[[ Input, beginning ]]

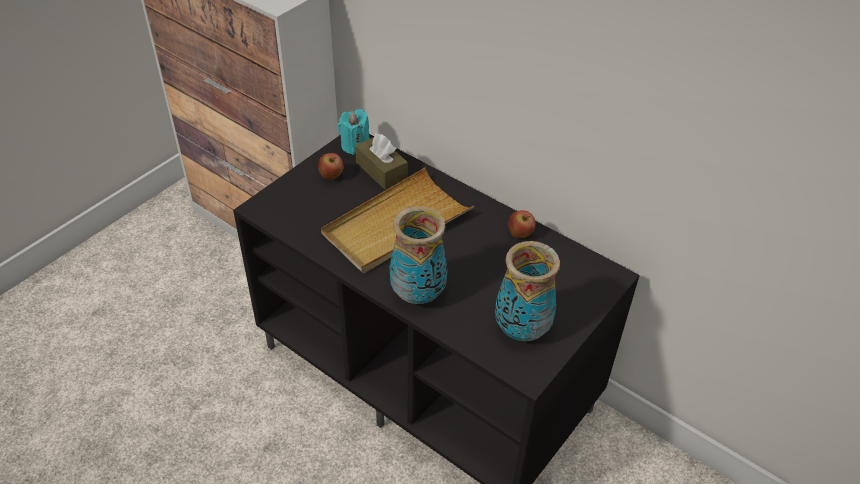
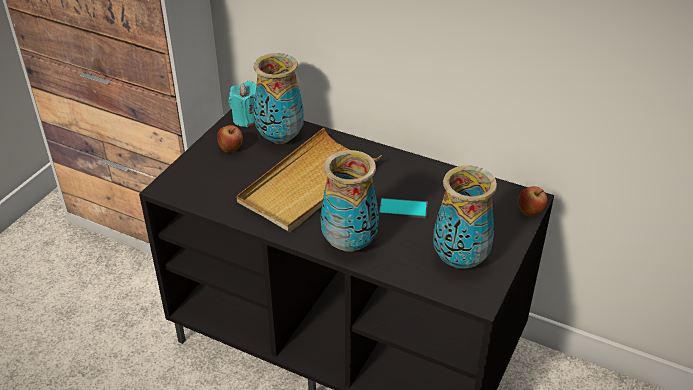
camera: 10 degrees left, 5 degrees down
brown tissue box [355,133,408,190] -> vase [254,53,304,144]
apple [508,210,536,238] -> apple moved to [518,186,548,216]
none -> phone [379,198,428,218]

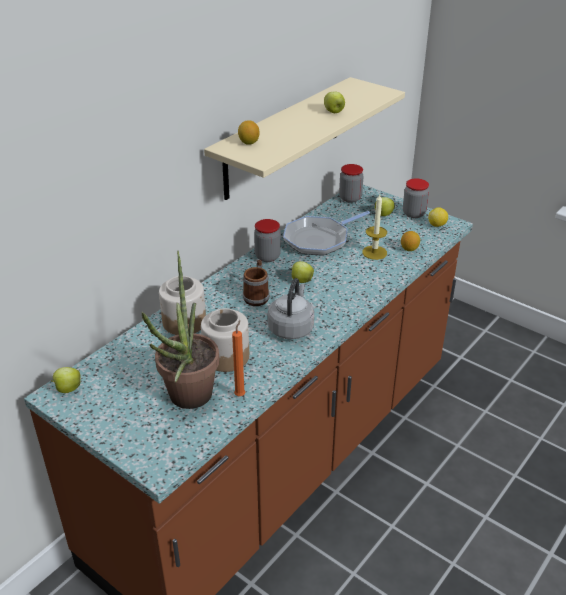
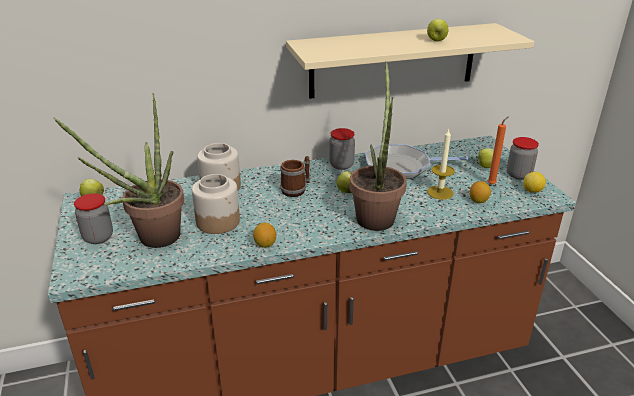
camera: 35 degrees right, 5 degrees down
orange candle [232,320,245,396] -> orange candle moved to [488,116,509,185]
lemon [238,120,259,144] -> lemon moved to [253,223,276,248]
grey kettle [268,278,314,339] -> none
jar [339,164,363,203] -> jar moved to [74,193,113,244]
none -> potted plant [349,61,407,231]

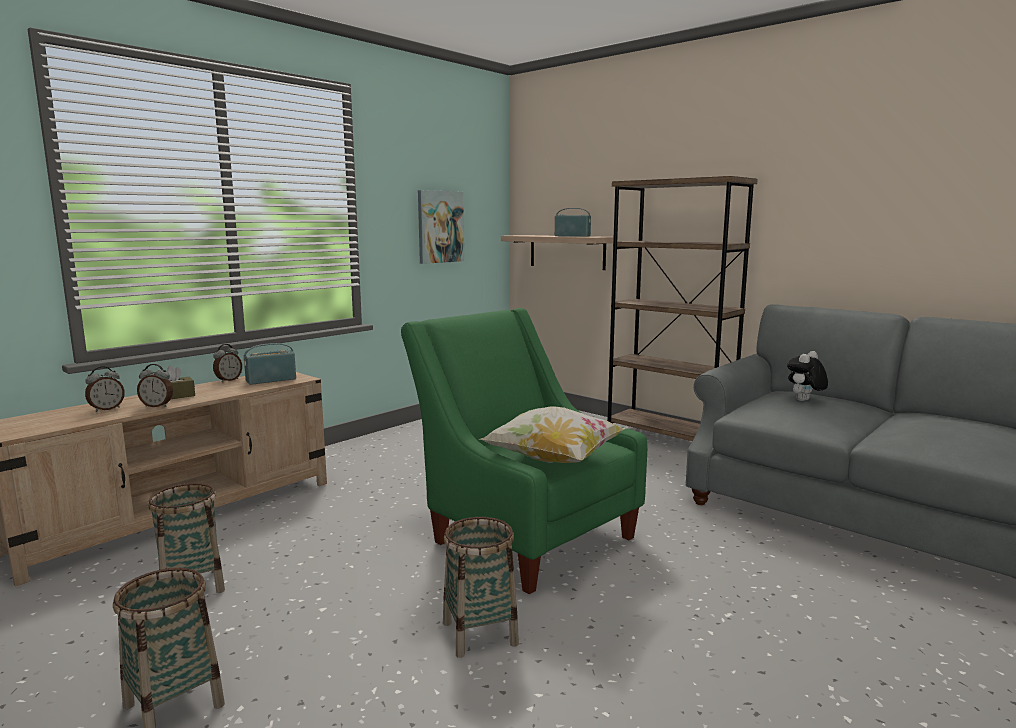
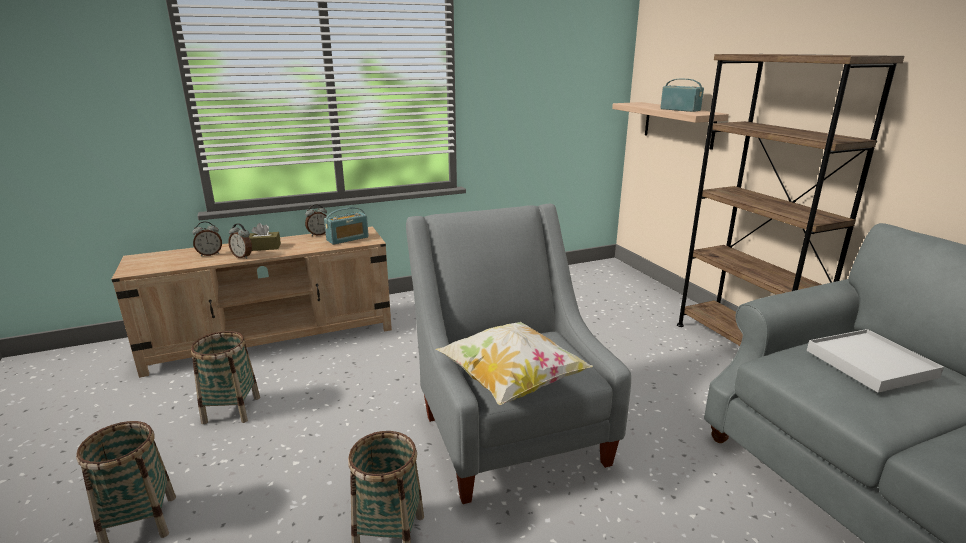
camera: 25 degrees right, 10 degrees up
radio [244,343,296,385] -> radio turned 150 degrees clockwise [324,207,369,245]
green armchair [401,308,647,594] -> grey armchair [406,204,631,504]
picture [418,190,464,264] -> none
plush toy [787,351,828,401] -> white tray [807,329,944,393]

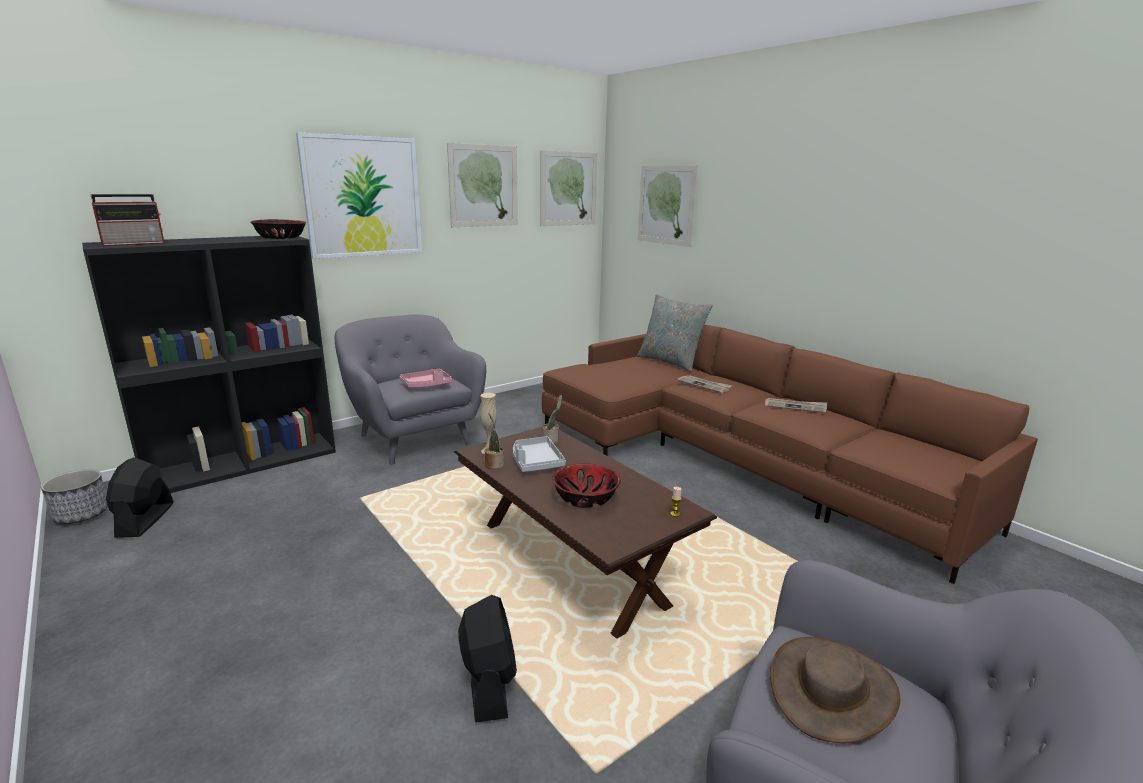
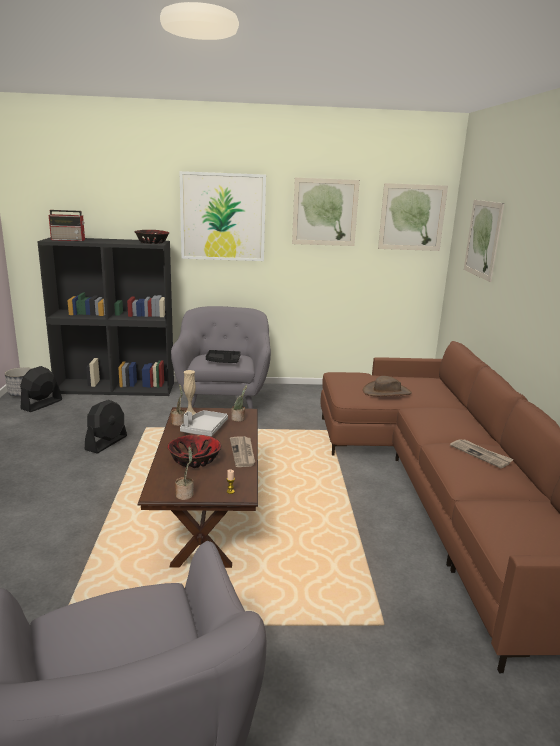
camera: 35 degrees right, 0 degrees up
pink tray [400,369,452,388] -> black tray [206,350,241,363]
black fan [458,595,517,723] -> black fan moved to [85,400,127,454]
grey pillow [637,294,713,372] -> none
newspaper [677,376,732,393] -> newspaper moved to [230,436,255,467]
brown hat [770,637,900,743] -> brown hat moved to [363,376,412,396]
none -> potted plant [175,446,193,500]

[[ Input, end ]]

* **What the task asks**
Retype each entry above character for character; pictures stay out.

* **Result for this exercise**
camera: 10 degrees left, 5 degrees down
brown tissue box [355,133,408,190] -> vase [254,53,304,144]
apple [508,210,536,238] -> apple moved to [518,186,548,216]
none -> phone [379,198,428,218]

camera: 35 degrees right, 5 degrees down
orange candle [232,320,245,396] -> orange candle moved to [488,116,509,185]
lemon [238,120,259,144] -> lemon moved to [253,223,276,248]
grey kettle [268,278,314,339] -> none
jar [339,164,363,203] -> jar moved to [74,193,113,244]
none -> potted plant [349,61,407,231]

camera: 25 degrees right, 10 degrees up
radio [244,343,296,385] -> radio turned 150 degrees clockwise [324,207,369,245]
green armchair [401,308,647,594] -> grey armchair [406,204,631,504]
picture [418,190,464,264] -> none
plush toy [787,351,828,401] -> white tray [807,329,944,393]

camera: 35 degrees right, 0 degrees up
pink tray [400,369,452,388] -> black tray [206,350,241,363]
black fan [458,595,517,723] -> black fan moved to [85,400,127,454]
grey pillow [637,294,713,372] -> none
newspaper [677,376,732,393] -> newspaper moved to [230,436,255,467]
brown hat [770,637,900,743] -> brown hat moved to [363,376,412,396]
none -> potted plant [175,446,193,500]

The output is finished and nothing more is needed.